_Tasks to perform_
• a. According to the message below, on which architectures does the patch pass mild rcutorture testing?
• b. Print the part of the message below, starting with "On Fri, Aug" and going on through "not for inclusion.".
======== Source
Date: Fri, 22 Aug 2008 18:53:36 -0700
From: "Paul E. McKenney" <paulmck@linux.vnet.ibm.com>
To: Josh Triplett <josht@linux.vnet.ibm.com>
Cc: linux-kernel@vger.kernel.org, cl@linux-foundation.org, mingo@elte.hu,
       akpm@linux-foundation.org, manfred@colorfullife.com,
       dipankar@in.ibm.com, schamp@sgi.com, niv@us.ibm.com, dvhltc@us.ibm.com,
       ego@in.ibm.com, laijs@cn.fujitsu.com, rostedt@goodmis.org
Subject: Re: [PATCH, RFC, tip/core/rcu] scalable classic RCU implementation
Message-ID: <20080823015336.GP6744@linux.vnet.ibm.com>
Reply-To: paulmck@linux.vnet.ibm.com
References: <20080821234318.GA1754@linux.vnet.ibm.com> <1219447772.5197.98.camel@josh-work.beaverton.ibm.com>
MIME-Version: 1.0
Content-Type: text/plain; charset=us-ascii
Content-Disposition: inline
In-Reply-To: <1219447772.5197.98.camel@josh-work.beaverton.ibm.com>
User-Agent: Mutt/1.5.15+20070412 (2007-04-11)
Sender: linux-kernel-owner@vger.kernel.org
Content-Length: 22841
Lines: 600

On Fri, Aug 22, 2008 at 04:29:32PM -0700, Josh Triplett wrote:
> On Thu, 2008-08-21 at 16:43 -0700, Paul E. McKenney wrote:
> > Hello!
> > 
> > Experimental, not for inclusion.
> > 
> > Attached is a patch to Classic RCU that applies a hierarchy, greatly
> > reducing the contention on the top-level lock for large machines.
> > This passes mild rcutorture testing on x86 and ppc64, but is most
> > definitely not ready for inclusion.  It is OK for experimental work
> > assuming sufficiently brave experimenters.  See also Manfred Spraul's
> > patch at http://lkml.org/lkml/2008/8/21/336 (or his earlier work from
> > 2004 at http://marc.info/?l=linux-kernel&m=108546384711797&w=2).
> > We will converge onto a common patch in the fullness of time, but
> > are currently exploring different regions of the design space.
================
======== Data lines
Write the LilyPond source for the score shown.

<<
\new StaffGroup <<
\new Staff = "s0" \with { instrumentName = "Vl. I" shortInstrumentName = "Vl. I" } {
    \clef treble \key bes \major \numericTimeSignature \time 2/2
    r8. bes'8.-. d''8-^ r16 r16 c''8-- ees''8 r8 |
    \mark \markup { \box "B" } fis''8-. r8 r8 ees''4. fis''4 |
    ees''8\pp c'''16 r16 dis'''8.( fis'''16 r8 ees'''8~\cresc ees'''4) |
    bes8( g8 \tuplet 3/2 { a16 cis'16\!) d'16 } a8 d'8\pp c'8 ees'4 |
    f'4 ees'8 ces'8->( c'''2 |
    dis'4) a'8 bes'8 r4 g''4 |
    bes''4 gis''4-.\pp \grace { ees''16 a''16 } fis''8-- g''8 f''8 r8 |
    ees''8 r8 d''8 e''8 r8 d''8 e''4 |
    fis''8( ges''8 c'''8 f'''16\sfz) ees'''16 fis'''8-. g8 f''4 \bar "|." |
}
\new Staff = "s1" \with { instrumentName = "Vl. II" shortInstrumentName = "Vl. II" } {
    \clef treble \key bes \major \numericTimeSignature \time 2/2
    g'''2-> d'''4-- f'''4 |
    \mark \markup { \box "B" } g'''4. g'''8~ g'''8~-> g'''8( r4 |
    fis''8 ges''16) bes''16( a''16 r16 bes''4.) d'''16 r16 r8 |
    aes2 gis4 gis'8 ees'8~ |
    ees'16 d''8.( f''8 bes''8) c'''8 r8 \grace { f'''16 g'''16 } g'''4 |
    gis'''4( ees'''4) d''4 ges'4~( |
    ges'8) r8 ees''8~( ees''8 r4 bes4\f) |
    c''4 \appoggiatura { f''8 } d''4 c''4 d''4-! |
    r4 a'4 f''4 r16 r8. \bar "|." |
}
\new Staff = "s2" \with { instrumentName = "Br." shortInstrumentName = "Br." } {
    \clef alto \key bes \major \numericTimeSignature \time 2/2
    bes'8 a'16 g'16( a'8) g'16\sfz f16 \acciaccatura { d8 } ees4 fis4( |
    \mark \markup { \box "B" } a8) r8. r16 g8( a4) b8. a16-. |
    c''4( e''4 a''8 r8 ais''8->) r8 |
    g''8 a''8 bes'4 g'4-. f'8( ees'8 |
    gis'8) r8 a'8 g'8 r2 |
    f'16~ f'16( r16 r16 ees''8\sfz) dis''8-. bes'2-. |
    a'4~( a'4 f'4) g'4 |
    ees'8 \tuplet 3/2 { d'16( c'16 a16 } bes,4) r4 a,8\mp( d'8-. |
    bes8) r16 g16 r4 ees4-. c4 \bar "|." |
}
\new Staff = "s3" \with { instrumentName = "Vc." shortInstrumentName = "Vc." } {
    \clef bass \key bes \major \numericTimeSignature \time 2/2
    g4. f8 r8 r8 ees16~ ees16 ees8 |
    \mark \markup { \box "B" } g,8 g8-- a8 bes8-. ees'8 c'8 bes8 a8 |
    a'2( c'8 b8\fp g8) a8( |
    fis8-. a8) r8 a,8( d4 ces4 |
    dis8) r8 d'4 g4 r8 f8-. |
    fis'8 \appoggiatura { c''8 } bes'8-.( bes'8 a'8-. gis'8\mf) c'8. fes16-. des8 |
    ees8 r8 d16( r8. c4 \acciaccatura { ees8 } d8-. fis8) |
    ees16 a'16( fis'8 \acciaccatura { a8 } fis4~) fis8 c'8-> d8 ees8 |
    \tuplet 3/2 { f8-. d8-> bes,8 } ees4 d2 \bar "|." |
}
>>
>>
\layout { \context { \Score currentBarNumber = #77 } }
================
_Answers per task_
• a. x86 and ppc64

• b.
On Fri, Aug 22, 2008 at 04:29:32PM -0700, Josh Triplett wrote:
> On Thu, 2008-08-21 at 16:43 -0700, Paul E. McKenney wrote:
> > Hello!
> > 
> > Experimental, not for inclusion.